Available data –
----------------------------------------
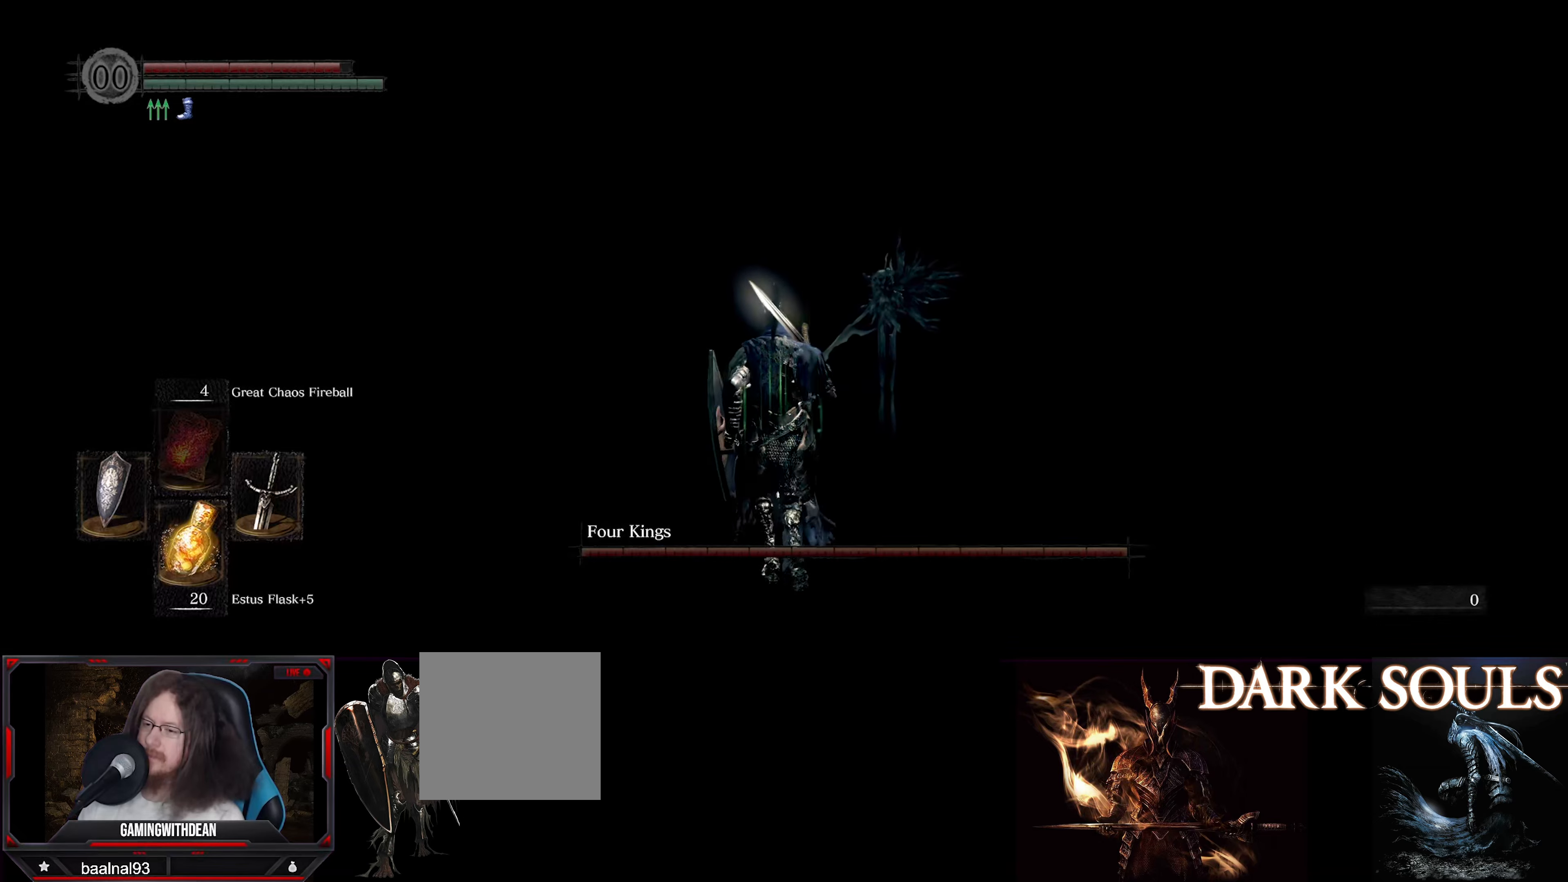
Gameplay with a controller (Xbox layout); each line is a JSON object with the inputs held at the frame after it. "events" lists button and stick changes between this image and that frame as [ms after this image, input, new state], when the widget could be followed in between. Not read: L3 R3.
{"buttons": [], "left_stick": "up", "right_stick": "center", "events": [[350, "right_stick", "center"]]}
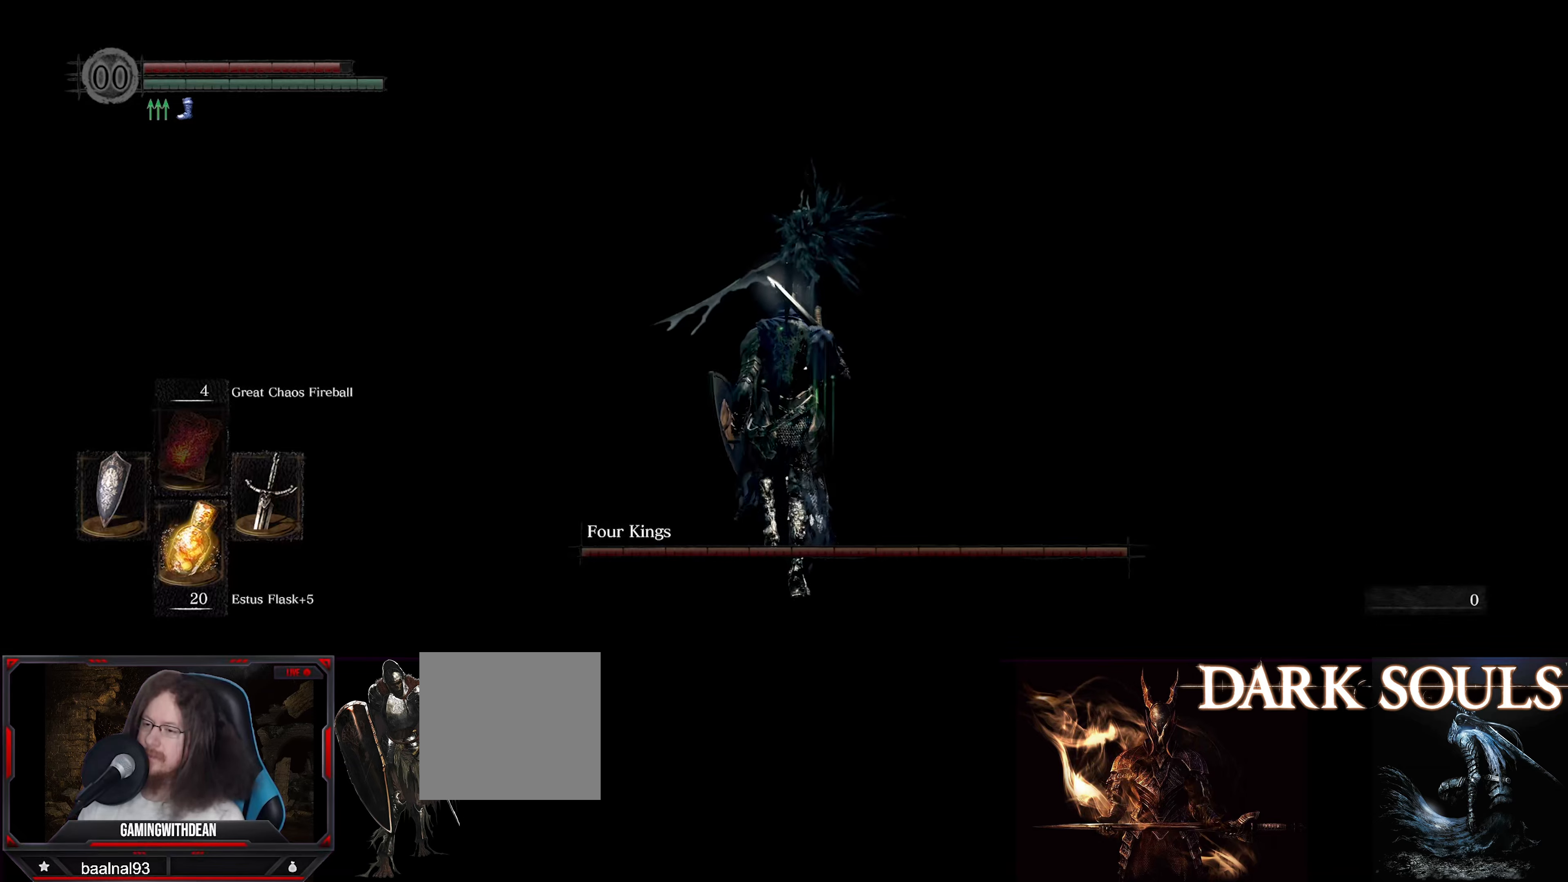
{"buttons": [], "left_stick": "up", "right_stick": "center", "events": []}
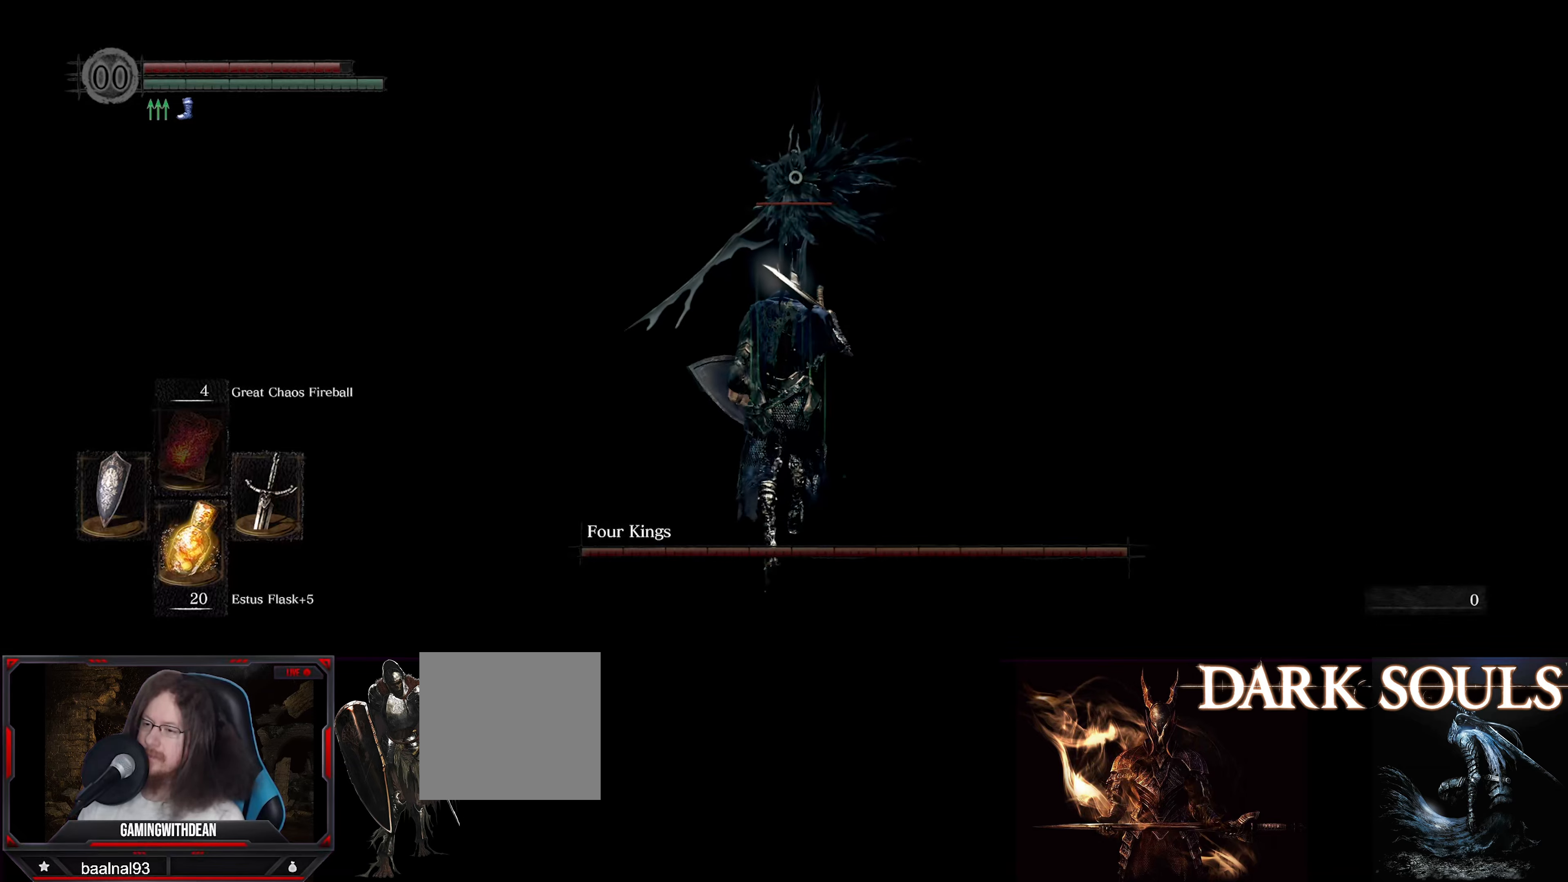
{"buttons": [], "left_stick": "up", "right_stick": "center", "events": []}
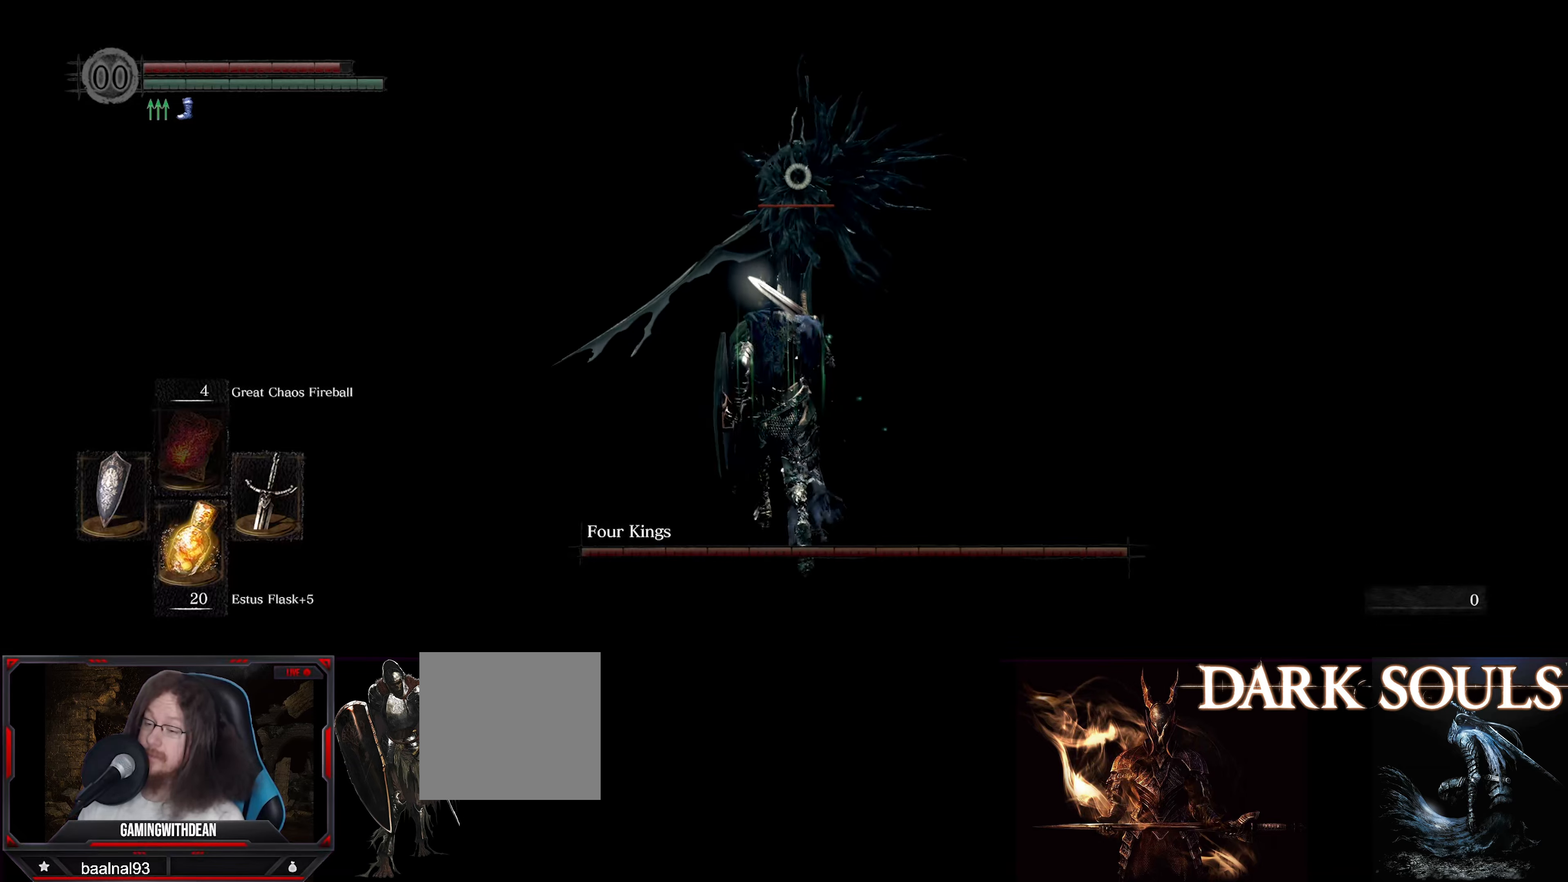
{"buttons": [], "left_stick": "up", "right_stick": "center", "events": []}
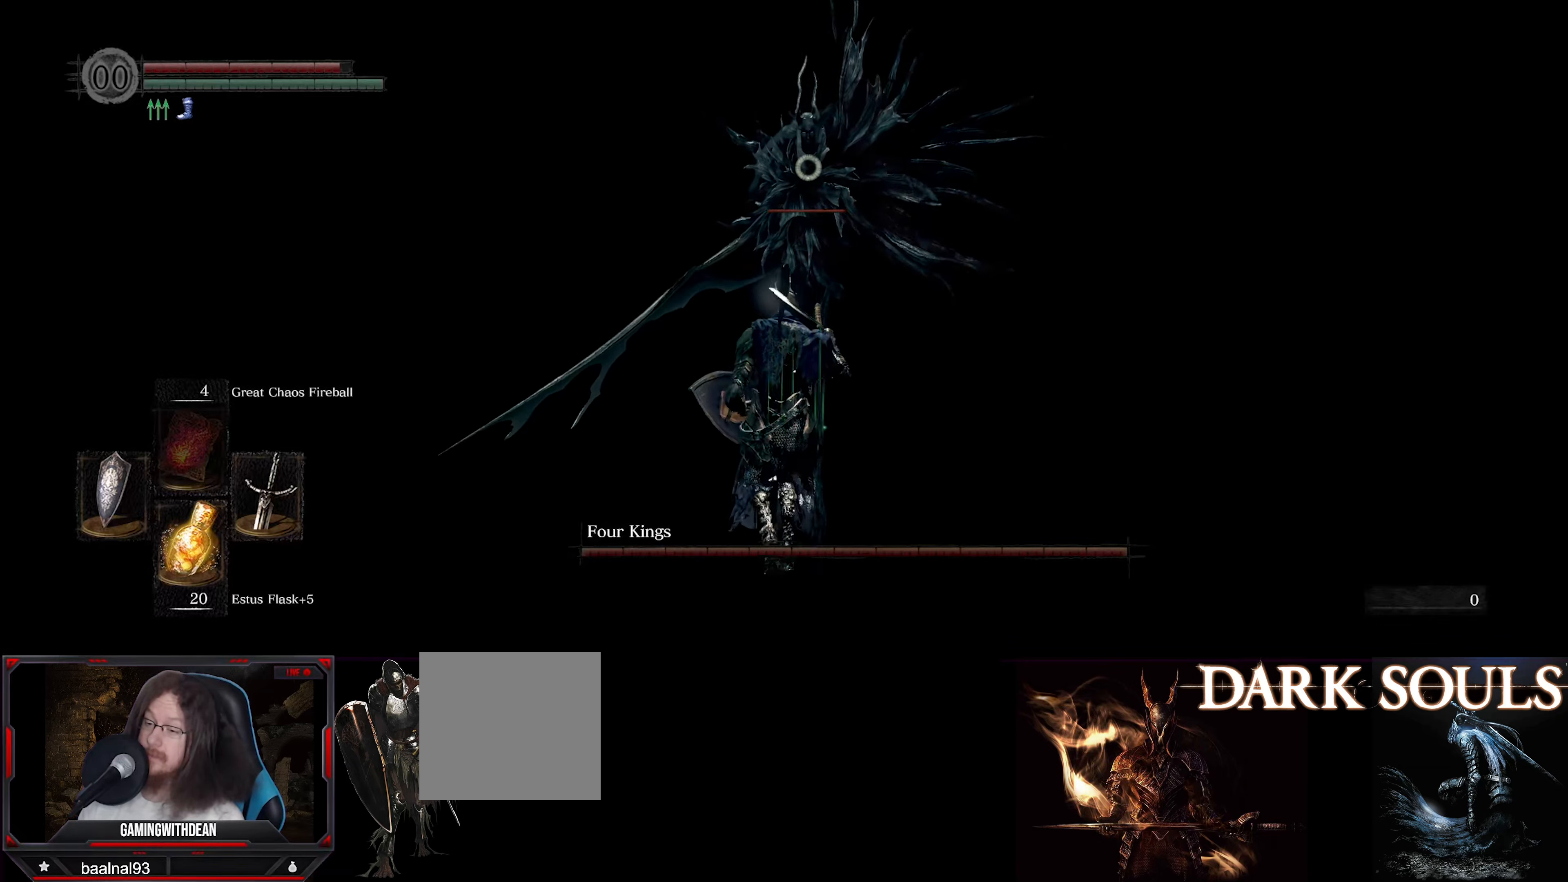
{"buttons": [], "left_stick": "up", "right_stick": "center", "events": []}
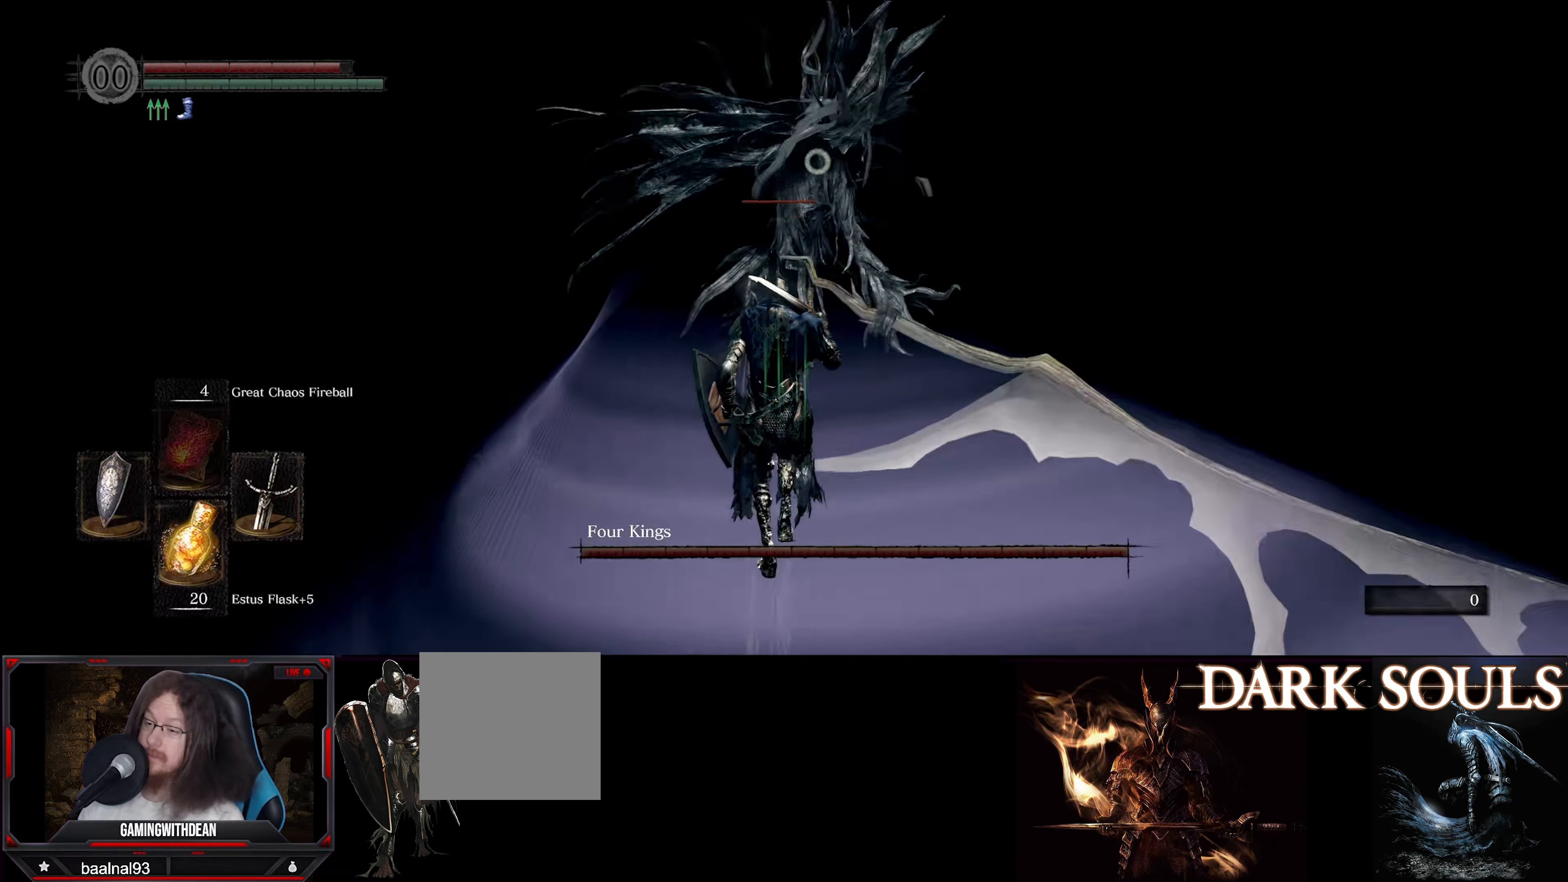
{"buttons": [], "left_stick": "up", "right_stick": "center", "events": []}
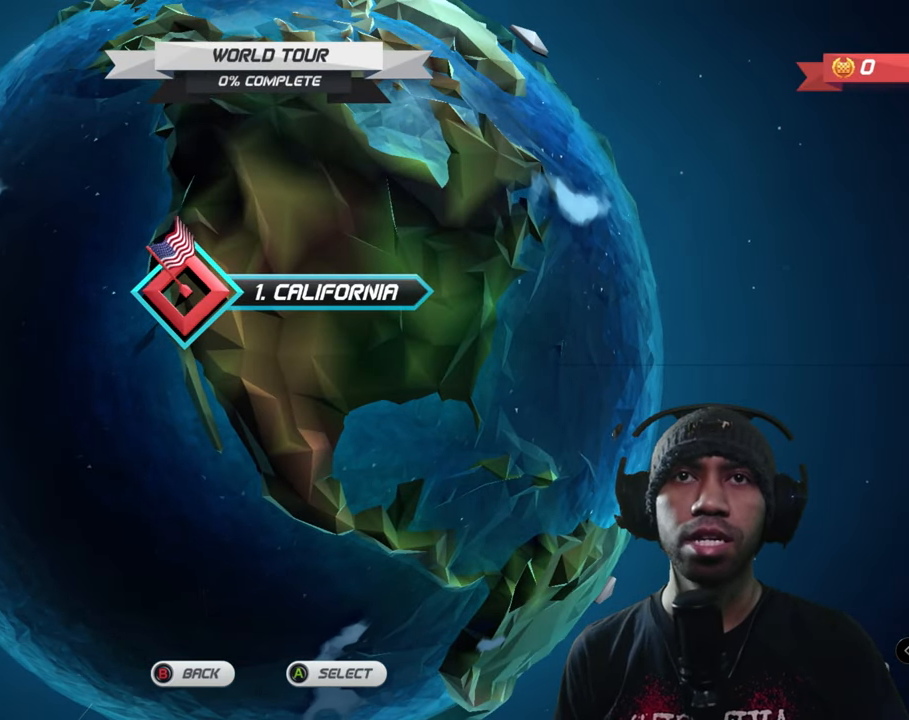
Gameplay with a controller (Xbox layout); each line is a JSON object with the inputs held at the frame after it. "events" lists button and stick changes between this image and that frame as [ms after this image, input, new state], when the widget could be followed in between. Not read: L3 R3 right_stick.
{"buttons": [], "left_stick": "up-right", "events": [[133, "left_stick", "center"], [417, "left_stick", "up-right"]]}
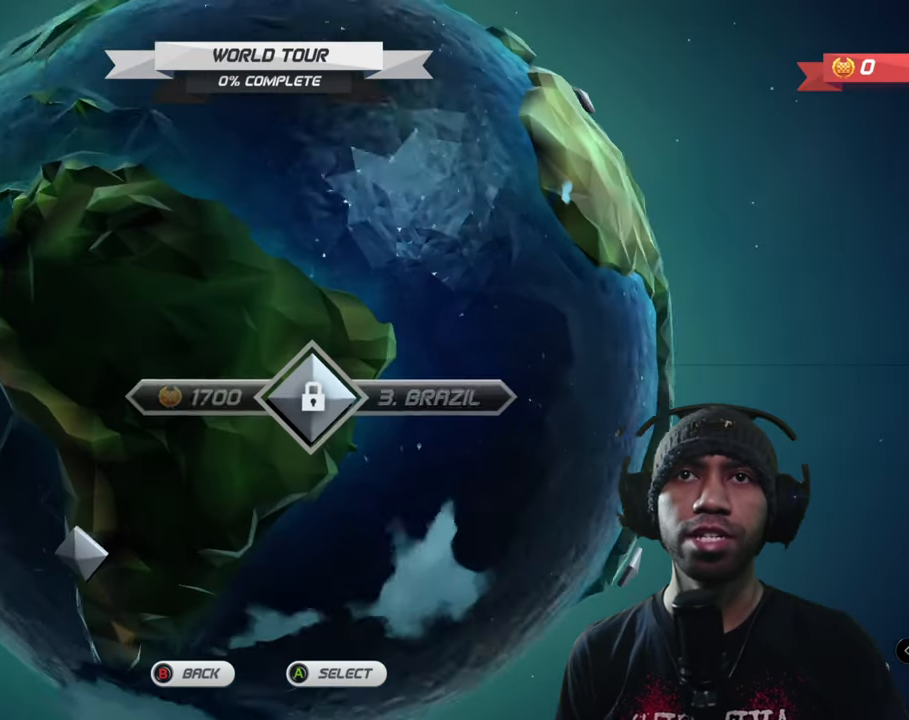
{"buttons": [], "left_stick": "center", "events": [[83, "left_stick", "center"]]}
----------------------------------------
Look through the records and gather each line with the word "this".

Task output –
Gameplay with a controller (Xbox layout); each line is a JSON object with the inputs held at the frame after it. "events" lists button and stick changes between this image and that frame as [ms after this image, input, new state], when the widget could be followed in between. Not read: L3 R3.
Gameplay with a controller (Xbox layout); each line is a JSON object with the inputs held at the frame after it. "events" lists button and stick changes between this image and that frame as [ms after this image, input, new state], when the widget could be followed in between. Not read: L3 R3 right_stick.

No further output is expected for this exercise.